**Exercise description:** Copy out each line of the data below in which "door" appears.

**Data excerpts:**

|---|

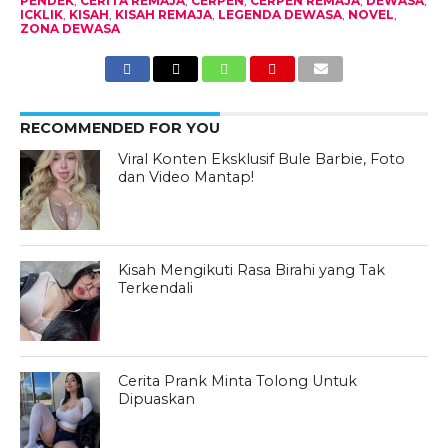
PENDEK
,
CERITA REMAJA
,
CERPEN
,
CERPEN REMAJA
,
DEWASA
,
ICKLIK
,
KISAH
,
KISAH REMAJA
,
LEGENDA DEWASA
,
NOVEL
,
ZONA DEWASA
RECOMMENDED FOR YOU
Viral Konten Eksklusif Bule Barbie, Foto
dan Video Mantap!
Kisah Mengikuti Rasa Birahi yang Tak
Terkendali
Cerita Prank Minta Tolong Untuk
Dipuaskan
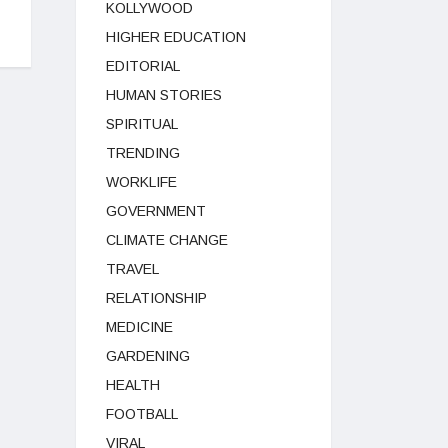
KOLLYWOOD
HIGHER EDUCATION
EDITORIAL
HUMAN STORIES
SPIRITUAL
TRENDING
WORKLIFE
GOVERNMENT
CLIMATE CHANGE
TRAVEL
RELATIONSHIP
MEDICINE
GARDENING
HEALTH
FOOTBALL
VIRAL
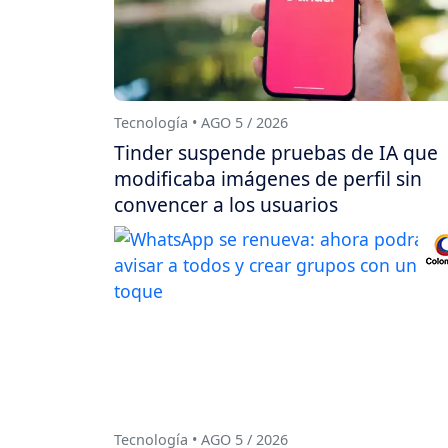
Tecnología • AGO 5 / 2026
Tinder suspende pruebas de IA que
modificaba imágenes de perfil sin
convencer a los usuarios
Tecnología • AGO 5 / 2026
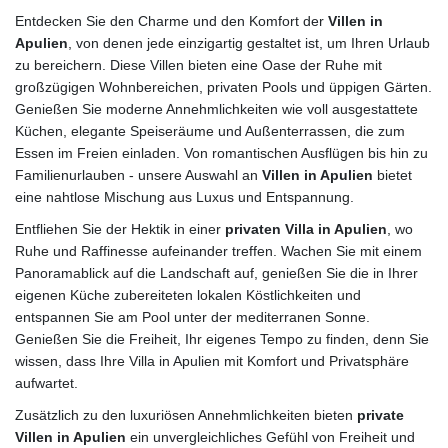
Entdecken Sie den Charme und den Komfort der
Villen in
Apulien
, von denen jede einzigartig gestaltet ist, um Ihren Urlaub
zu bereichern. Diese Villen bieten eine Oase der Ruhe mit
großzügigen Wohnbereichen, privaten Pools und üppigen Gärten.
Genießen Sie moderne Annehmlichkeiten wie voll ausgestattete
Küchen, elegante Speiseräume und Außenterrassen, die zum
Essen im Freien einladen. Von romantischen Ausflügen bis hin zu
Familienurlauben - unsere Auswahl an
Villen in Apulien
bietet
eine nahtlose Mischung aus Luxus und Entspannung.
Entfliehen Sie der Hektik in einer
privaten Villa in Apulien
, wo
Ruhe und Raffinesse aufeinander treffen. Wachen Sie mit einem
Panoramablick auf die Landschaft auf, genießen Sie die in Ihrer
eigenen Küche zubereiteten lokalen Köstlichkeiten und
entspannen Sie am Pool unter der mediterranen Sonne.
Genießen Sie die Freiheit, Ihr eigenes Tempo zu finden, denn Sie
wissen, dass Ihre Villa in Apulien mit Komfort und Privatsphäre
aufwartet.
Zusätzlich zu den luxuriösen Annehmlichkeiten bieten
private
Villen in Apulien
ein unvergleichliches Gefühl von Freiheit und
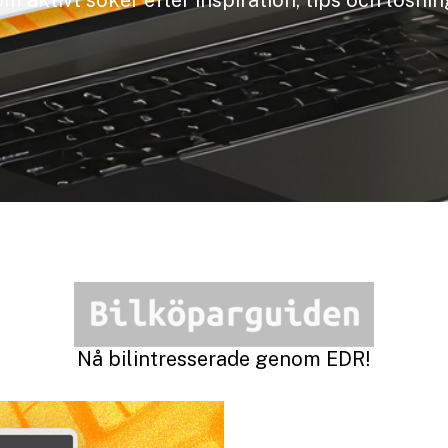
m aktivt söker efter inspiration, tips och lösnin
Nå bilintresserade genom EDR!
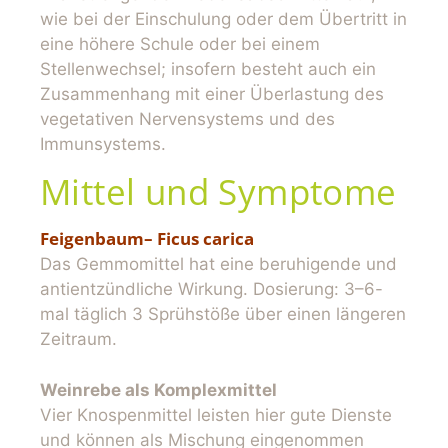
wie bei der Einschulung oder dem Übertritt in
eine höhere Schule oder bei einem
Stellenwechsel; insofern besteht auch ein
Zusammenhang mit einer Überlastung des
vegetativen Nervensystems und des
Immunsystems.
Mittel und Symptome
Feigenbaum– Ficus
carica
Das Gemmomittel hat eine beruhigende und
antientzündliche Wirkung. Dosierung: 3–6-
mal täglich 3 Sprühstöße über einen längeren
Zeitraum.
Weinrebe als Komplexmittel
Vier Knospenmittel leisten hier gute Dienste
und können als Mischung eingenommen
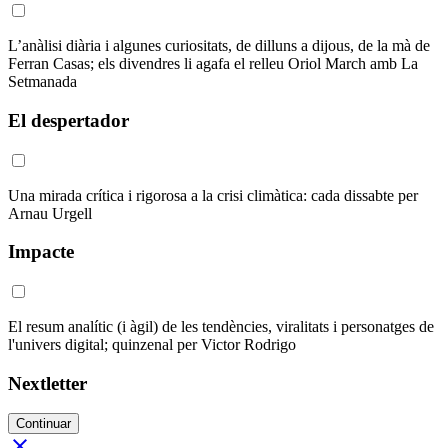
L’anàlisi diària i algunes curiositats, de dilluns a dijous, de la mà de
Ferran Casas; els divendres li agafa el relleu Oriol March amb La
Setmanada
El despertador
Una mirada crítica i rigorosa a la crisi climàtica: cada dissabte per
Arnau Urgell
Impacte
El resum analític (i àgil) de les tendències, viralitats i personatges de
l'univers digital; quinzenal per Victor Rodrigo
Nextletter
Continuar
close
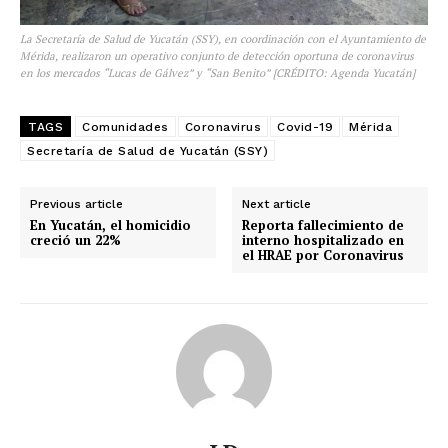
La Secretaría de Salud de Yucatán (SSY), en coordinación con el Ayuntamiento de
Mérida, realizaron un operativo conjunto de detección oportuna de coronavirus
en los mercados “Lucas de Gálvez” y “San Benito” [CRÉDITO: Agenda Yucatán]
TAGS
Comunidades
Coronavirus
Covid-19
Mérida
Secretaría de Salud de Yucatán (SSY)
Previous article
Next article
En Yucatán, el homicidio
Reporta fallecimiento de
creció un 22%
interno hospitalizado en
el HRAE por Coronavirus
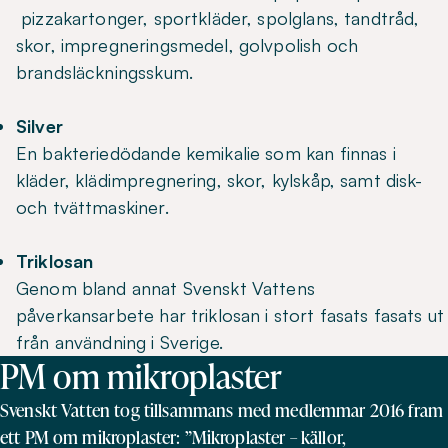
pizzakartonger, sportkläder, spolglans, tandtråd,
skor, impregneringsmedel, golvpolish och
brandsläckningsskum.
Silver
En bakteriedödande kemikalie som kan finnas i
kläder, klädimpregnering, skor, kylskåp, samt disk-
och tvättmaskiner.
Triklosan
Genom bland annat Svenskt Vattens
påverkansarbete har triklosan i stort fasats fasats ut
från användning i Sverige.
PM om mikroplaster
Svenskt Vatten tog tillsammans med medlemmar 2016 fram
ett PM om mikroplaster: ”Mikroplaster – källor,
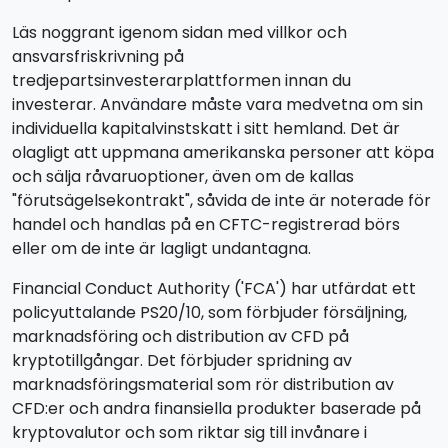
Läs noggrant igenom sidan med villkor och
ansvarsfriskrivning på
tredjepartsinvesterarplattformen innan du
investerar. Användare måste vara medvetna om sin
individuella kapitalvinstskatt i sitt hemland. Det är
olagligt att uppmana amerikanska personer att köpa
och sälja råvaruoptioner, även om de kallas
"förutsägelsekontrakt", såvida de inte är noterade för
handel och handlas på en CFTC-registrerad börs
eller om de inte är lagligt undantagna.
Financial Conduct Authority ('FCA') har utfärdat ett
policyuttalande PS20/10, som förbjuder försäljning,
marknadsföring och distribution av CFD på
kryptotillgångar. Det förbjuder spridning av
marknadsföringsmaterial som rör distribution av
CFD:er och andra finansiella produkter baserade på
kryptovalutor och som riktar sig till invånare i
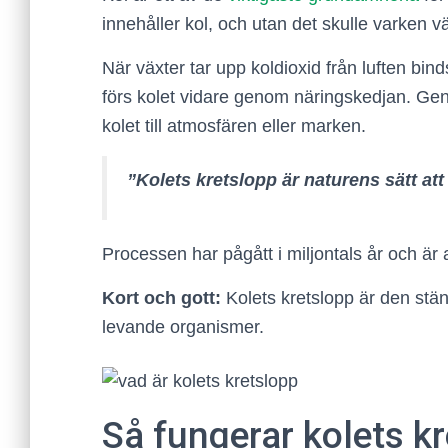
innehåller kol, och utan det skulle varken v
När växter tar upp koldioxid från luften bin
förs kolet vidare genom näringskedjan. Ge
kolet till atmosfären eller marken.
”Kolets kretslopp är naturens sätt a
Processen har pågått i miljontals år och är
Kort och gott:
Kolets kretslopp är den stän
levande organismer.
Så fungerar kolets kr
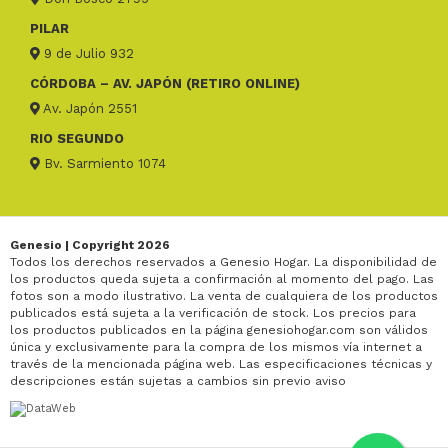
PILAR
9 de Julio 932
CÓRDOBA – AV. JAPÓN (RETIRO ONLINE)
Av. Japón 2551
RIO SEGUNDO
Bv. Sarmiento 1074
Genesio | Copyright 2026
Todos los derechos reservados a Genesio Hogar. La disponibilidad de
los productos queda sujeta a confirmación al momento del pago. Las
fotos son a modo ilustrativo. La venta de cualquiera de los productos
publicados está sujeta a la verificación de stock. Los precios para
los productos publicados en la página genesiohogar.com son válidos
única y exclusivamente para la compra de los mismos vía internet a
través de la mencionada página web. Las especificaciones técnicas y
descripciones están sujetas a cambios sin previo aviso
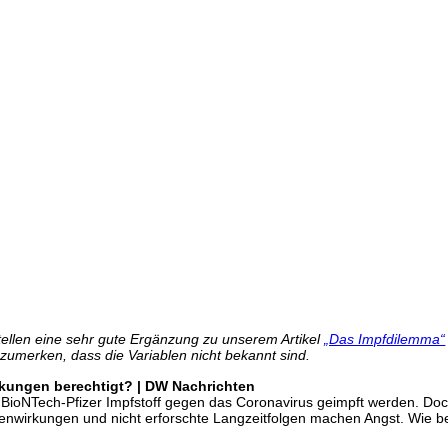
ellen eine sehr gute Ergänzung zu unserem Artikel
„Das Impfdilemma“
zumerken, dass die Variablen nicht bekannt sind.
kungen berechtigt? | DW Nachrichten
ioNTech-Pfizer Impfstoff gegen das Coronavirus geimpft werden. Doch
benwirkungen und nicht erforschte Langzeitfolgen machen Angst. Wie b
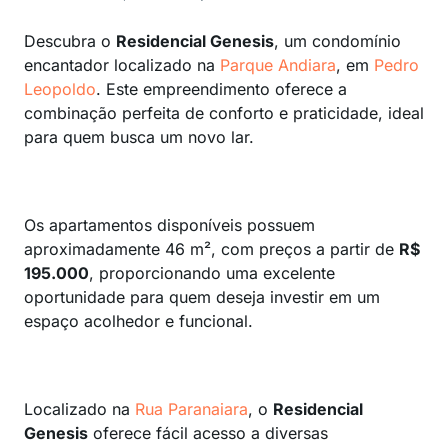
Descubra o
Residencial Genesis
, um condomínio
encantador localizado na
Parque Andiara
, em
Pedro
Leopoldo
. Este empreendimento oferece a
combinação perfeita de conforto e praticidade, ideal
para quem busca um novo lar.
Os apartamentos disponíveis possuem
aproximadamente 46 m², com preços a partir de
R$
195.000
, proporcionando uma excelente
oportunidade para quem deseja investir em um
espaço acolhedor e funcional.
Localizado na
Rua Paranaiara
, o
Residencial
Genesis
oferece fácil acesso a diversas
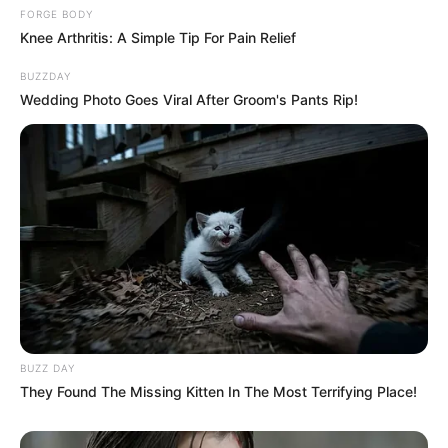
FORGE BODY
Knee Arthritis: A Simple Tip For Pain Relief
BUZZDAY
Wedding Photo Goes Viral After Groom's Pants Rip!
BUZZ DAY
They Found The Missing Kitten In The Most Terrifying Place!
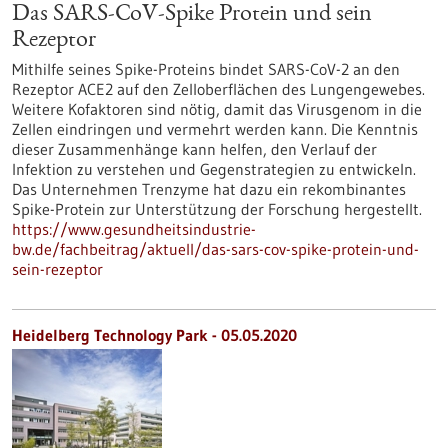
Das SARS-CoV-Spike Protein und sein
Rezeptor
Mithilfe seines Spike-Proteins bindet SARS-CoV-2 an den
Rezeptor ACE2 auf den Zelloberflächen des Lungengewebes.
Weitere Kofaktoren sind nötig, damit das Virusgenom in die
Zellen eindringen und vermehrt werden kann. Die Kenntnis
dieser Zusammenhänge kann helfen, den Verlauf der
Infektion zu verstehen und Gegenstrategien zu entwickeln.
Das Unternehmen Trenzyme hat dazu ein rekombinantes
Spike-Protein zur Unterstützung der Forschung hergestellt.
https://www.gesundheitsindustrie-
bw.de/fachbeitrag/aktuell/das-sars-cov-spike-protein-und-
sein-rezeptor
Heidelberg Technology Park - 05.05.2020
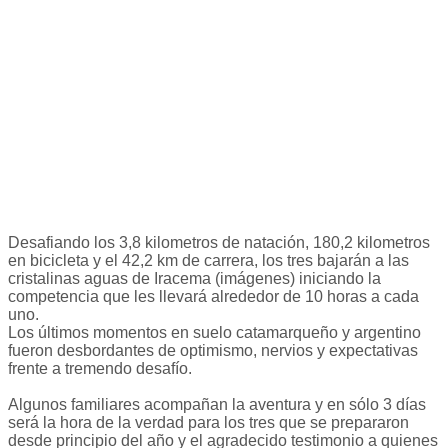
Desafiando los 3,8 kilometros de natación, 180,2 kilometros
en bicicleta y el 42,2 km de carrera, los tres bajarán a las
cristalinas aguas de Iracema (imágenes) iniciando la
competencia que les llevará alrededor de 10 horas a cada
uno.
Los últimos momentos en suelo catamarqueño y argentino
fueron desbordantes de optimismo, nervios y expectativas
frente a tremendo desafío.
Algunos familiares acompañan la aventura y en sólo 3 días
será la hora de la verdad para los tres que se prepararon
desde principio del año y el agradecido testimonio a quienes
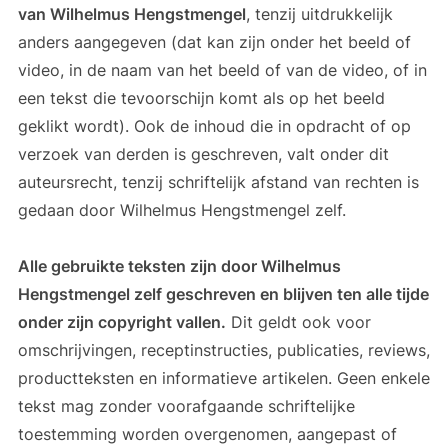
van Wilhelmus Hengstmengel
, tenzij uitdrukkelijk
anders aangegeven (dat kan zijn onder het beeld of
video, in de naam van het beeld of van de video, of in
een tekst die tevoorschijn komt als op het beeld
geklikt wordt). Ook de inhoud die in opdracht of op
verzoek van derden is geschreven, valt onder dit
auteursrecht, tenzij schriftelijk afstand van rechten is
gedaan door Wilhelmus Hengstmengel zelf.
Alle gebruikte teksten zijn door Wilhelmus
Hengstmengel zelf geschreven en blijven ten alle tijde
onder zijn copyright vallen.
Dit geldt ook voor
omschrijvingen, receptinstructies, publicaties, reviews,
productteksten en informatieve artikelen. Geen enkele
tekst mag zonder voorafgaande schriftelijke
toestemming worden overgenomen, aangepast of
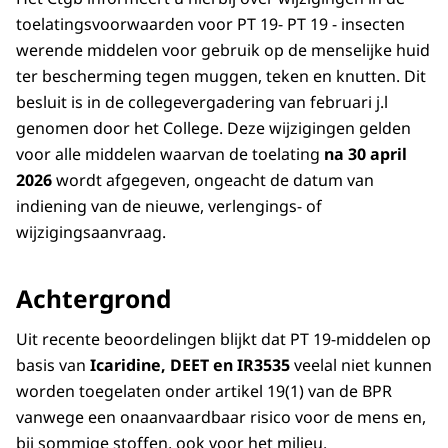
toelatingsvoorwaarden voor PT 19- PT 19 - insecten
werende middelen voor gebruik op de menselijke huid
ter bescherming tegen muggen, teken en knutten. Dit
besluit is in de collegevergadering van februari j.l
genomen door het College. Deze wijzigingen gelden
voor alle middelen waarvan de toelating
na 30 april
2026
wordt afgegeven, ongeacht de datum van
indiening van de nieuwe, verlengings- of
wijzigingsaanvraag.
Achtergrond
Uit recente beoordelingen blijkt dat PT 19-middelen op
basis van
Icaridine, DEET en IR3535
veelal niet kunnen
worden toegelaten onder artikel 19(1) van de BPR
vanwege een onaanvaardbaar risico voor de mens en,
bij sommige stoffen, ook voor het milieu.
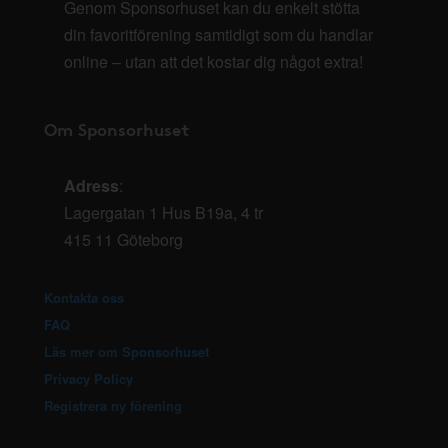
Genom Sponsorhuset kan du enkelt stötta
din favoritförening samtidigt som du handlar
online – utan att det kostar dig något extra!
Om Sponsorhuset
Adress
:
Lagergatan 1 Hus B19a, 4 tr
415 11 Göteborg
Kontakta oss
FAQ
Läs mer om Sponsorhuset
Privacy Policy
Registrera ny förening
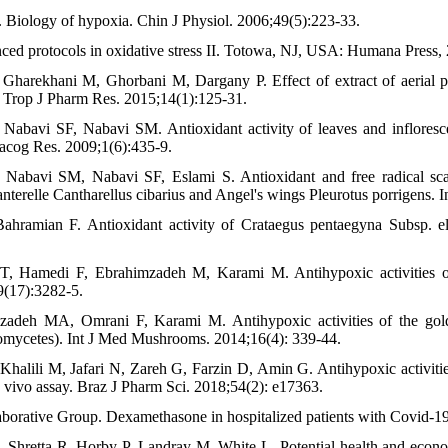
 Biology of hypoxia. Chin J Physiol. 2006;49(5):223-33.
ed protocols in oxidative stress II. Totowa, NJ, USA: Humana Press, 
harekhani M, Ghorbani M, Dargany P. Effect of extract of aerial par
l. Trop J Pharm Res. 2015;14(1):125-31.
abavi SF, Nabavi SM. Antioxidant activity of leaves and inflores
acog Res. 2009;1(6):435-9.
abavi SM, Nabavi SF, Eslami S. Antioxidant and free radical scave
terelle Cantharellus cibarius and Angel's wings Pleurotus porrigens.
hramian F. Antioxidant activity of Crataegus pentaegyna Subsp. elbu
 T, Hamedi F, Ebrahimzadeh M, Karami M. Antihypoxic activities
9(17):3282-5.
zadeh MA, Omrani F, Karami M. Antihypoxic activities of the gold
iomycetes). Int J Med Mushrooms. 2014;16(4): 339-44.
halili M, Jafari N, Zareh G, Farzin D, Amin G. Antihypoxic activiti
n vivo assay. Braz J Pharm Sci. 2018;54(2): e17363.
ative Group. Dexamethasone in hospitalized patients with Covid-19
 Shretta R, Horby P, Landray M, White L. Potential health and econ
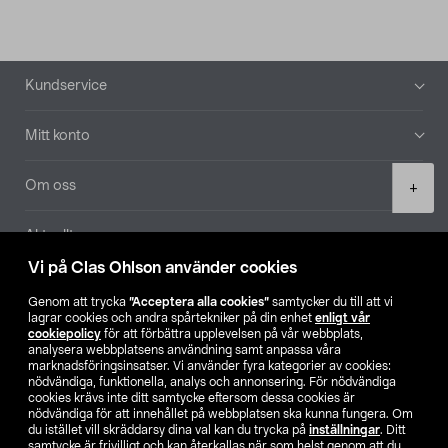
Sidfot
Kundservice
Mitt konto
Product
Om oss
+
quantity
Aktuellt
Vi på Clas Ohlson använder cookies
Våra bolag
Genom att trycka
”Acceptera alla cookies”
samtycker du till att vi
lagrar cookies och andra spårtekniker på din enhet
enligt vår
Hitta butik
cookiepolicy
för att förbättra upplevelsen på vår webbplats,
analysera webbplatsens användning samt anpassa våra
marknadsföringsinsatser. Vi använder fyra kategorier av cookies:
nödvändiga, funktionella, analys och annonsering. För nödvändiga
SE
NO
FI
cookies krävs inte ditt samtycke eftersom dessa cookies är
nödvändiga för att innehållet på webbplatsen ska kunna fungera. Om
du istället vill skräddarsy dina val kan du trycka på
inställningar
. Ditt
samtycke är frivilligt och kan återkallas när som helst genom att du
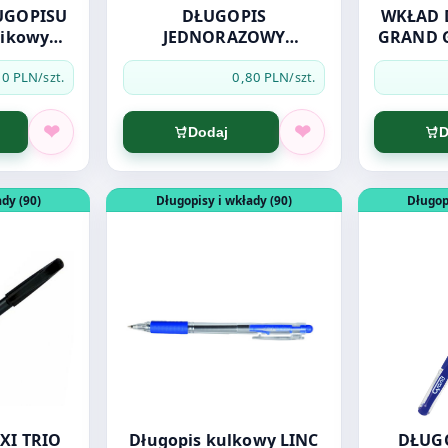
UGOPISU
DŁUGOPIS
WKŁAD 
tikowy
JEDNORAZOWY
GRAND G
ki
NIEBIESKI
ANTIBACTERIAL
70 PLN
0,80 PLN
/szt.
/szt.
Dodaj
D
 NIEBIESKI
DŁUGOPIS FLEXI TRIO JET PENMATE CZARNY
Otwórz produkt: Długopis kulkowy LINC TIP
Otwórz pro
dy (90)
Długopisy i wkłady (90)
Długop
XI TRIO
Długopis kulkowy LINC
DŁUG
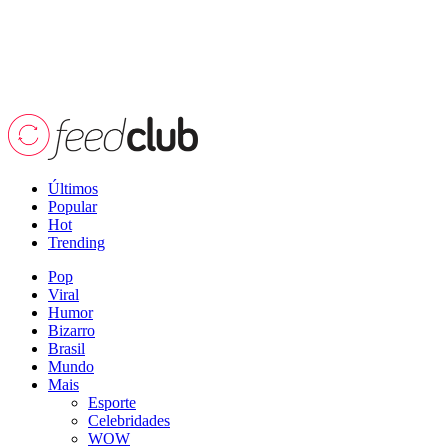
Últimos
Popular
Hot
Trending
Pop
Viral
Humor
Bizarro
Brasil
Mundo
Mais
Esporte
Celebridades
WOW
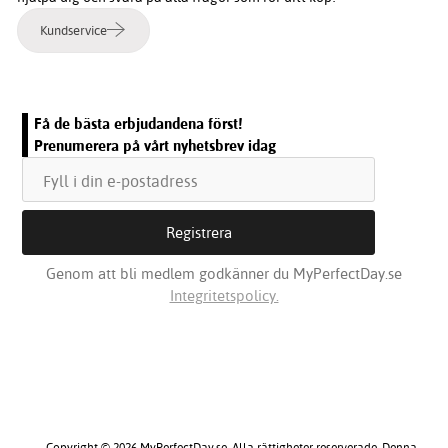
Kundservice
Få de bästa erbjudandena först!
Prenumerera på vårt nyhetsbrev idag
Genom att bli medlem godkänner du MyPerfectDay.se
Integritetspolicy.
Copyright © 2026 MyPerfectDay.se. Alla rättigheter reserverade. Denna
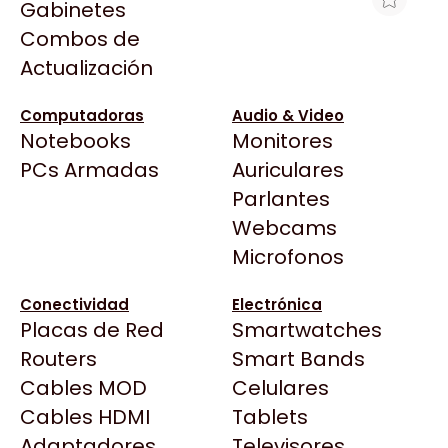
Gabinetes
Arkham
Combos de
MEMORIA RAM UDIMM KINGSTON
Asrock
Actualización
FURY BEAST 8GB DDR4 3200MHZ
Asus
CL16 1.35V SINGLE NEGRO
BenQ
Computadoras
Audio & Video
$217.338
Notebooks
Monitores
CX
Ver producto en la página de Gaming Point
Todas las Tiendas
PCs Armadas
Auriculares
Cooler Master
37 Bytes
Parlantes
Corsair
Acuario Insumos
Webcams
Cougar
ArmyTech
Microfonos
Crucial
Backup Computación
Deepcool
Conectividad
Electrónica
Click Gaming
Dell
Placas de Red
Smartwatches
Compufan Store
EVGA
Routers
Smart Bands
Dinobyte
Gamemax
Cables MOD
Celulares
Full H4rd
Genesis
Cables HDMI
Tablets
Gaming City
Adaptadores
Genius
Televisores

|---|

**Solution:**
gedaan door Wilhelmus Hengstmengel zelf.
Alle gebruikte teksten zijn door Wilhelmus
genomen door het College. Deze wijzigingen gelden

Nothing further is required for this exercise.